Dans un rapport publié le 19 mai, les députés Mathilde Hignet (LFI) et Michel Lauzzana (LREM) dénoncent une inaction préoccupante de l'État et des industriels face à la crise sanitaire causée par la contamination des laits infantiles par la céréulide. Leur étude met en lumière non seulement la lenteur des groupes tels que Nestlé à prendre des mesures, mais aussi les lacunes du système de contrôle alimentaire français.
Le rapport conclut que le dispositif de sécurité alimentaire n'était pas adapté pour détecter une telle contamination, soulevant des questions sur la responsabilité des industriels. En effet, Nestlé a tardé à réagir pour éviter un scandale médiatique, ayant constaté la contamination dès le 24 décembre 2024 sans alerter les autorités immédiatement. Les députés posent la question : « N’aurait-il pas été plus prudent de retirer d’emblée ces produits ? »

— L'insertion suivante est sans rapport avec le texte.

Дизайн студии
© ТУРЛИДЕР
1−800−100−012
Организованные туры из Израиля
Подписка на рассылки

Des dysfonctionnements constatés
Selon les auteurs du rapport, les rappels tardifs, d’abord initiés par Nestlé puis suivis par ses concurrents tels que Danone et Lactalis, démontrent une gestion chaotique de la situation. Alors que la présence de céréulide est considérée comme potentiellement mortelle pour les nourrissons, la réaction du marché a été jugée insuffisante. « On voit bien qu’il y a eu un problème », déclare Hignet. Le premier rappel majeur concernait des millions de lots dans une soixantaine de pays en janvier 2025, mais l’alerte n’a été donnée qu’après plusieurs jours.

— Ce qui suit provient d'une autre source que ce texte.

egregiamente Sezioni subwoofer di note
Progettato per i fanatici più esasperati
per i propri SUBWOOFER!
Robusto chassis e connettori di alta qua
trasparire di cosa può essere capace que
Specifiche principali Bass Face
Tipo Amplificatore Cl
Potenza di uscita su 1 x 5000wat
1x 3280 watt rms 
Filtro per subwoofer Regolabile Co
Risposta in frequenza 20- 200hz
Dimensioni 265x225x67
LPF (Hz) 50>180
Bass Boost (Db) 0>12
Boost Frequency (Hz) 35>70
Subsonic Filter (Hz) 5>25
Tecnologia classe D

La direction générale de l'alimentation a exprimé ses doutes sur la manière dont les industriels appliquaient les règles de sécurité. Cela soulève des inquiétudes sur les procédures de contrôle et la gestion de la crise, le rapport citant des doutes quant à l’efficacité de la surveillance exercée par les autorités.
Un appel à l'action
Dans ce contexte, le rapport préconise des réformes significatives pour rehausser les normes de sécurité alimentaire. Il met en avant la nécessité de critiquer les critères de sélection des ingrédients, comme l'huile ARA, et d'accroître la rigueur des contrôles, en insistant sur un financement par les industriels eux-mêmes. Cela vise à assurer une transparence et une responsabilité accrues dans la production de laits infantiles.
La situation reste préoccupante, d'autant plus que plusieurs décès de nourrissons liés à cette affaire ont été signalés. Bien que des enquêtes aient été ouvertes, les impacts sanitaires restent incertains, laissant les familles inquiètes. Comme le souligne l’association Foodwatch, « ces événements mettent en avant une intention de minimiser l’information sur les risques » et nécessitent un examen rigoureux de la réaction des responsables industriels.
Alors que la crise du lait infantile progresse, le rapport invite les autorités à agir de manière proactive pour prévenir de futurs incidents. « Le fait que des cas de contamination demeurent silencieux est inacceptable », conclut la députée Hignet.